*What the task requires*. The records appear below. Report how many of their lines contain the word "wire", giving the number alone.

[Extracted material]

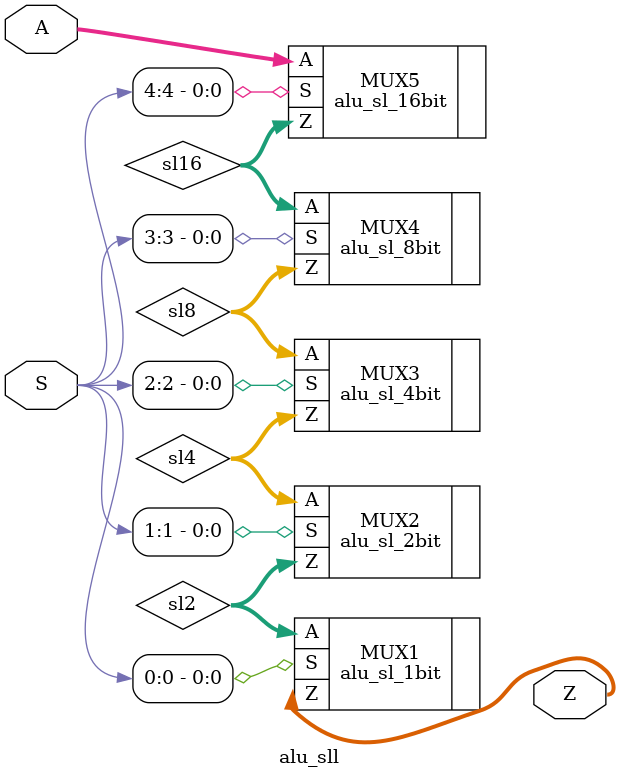
<source format=v>
`timescale 1ns / 1ps
`default_nettype none

module alu_sll(A, S, Z);
    parameter N = 32;

	//port definitions

	input wire [(N-1):0] A;
	input wire [4:0] S;
    output wire [(N-1):0] Z;
    wire [(N-1):0] sl2, sl4, sl8, sl16;

	alu_sl_16bit #(.N(N)) MUX5 (.A(A), .S(S[4]), .Z(sl16));
	alu_sl_8bit #(.N(N)) MUX4 (.A(sl16), .S(S[3]), .Z(sl8));
	alu_sl_4bit #(.N(N)) MUX3 (.A(sl8), .S(S[2]), .Z(sl4));

	alu_sl_2bit #(.N(N)) MUX2 (.A(sl4), .S(S[1]), .Z(sl2));
	alu_sl_1bit #(.N(N)) MUX1 (.A(sl2), .S(S[0]), .Z(Z));
endmodule

</source>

[/Extracted material]

*Output of the exercise*. 4